Directions
Pull out of the data below the stretch of lines bounded by the one containing "procent zeker te weten wat we in het" and the one containing "rotspartij moet waarschijnlijk", both bounds included, unchanged.

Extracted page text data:

================================

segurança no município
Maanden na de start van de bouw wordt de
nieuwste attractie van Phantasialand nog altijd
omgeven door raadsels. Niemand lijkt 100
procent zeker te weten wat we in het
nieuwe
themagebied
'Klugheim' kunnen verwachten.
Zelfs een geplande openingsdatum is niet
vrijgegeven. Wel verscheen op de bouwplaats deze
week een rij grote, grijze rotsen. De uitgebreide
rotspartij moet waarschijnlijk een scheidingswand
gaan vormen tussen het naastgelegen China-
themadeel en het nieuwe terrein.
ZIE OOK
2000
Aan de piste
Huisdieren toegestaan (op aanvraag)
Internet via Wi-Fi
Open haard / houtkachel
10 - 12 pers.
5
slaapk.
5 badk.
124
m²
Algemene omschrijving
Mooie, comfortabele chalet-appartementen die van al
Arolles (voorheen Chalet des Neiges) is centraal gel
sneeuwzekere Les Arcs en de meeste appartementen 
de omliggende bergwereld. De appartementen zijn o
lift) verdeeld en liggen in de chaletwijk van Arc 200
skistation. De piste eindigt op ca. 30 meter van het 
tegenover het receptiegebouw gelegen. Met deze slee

================================

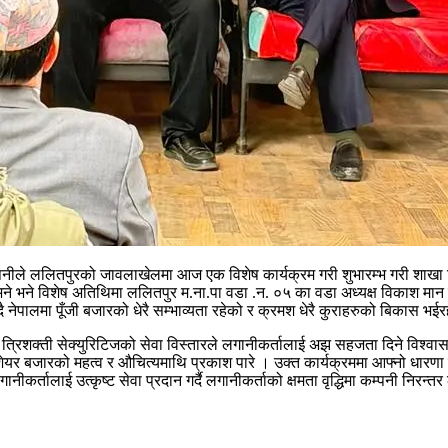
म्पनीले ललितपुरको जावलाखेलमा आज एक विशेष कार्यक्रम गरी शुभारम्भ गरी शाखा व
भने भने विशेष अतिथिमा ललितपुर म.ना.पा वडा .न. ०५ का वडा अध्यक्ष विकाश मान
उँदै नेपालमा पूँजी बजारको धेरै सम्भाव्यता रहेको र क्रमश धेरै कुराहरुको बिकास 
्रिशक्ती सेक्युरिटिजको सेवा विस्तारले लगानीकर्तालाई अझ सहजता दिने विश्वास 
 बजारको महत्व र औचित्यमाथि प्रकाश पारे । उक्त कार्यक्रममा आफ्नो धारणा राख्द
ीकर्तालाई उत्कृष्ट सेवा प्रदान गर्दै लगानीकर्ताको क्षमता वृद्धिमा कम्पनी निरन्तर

================================

Task result
procent zeker te weten wat we in het
nieuwe
themagebied
'Klugheim' kunnen verwachten.
Zelfs een geplande openingsdatum is niet
vrijgegeven. Wel verscheen op de bouwplaats deze
week een rij grote, grijze rotsen. De uitgebreide
rotspartij moet waarschijnlijk een scheidingswand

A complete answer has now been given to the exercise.